-- What you will do --
Everything in the listing should be transcribed exactly, apart from the pictures.

*** Opening Data block ***

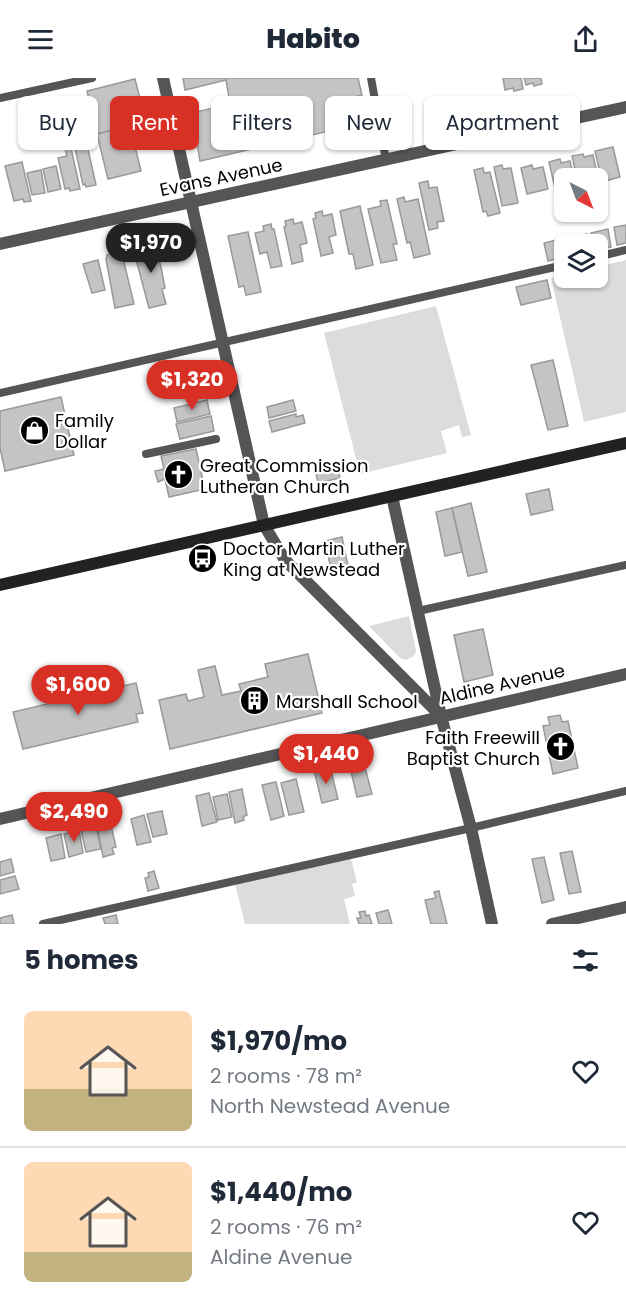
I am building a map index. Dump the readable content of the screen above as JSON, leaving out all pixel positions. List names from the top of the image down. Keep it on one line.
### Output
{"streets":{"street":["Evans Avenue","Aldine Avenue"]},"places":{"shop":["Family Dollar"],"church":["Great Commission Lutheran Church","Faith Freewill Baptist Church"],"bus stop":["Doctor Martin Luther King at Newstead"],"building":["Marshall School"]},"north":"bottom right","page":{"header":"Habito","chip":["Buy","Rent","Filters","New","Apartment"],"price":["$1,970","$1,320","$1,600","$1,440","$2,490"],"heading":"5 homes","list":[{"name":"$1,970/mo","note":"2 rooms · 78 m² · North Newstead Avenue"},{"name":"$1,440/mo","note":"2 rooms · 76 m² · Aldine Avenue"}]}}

*** Closing Data block ***

-- Expected answer --
I am building a map index. Dump the readable content of the screen above as JSON, leaving out all pixel positions. List names from the top of the image down. Keep it on one line.
### Output
{"streets":{"street":["Evans Avenue","Aldine Avenue"]},"places":{"shop":["Family Dollar"],"church":["Great Commission Lutheran Church","Faith Freewill Baptist Church"],"bus stop":["Doctor Martin Luther King at Newstead"],"building":["Marshall School"]},"north":"bottom right","page":{"header":"Habito","chip":["Buy","Rent","Filters","New","Apartment"],"price":["$1,970","$1,320","$1,600","$1,440","$2,490"],"heading":"5 homes","list":[{"name":"$1,970/mo","note":"2 rooms · 78 m² · North Newstead Avenue"},{"name":"$1,440/mo","note":"2 rooms · 76 m² · Aldine Avenue"}]}}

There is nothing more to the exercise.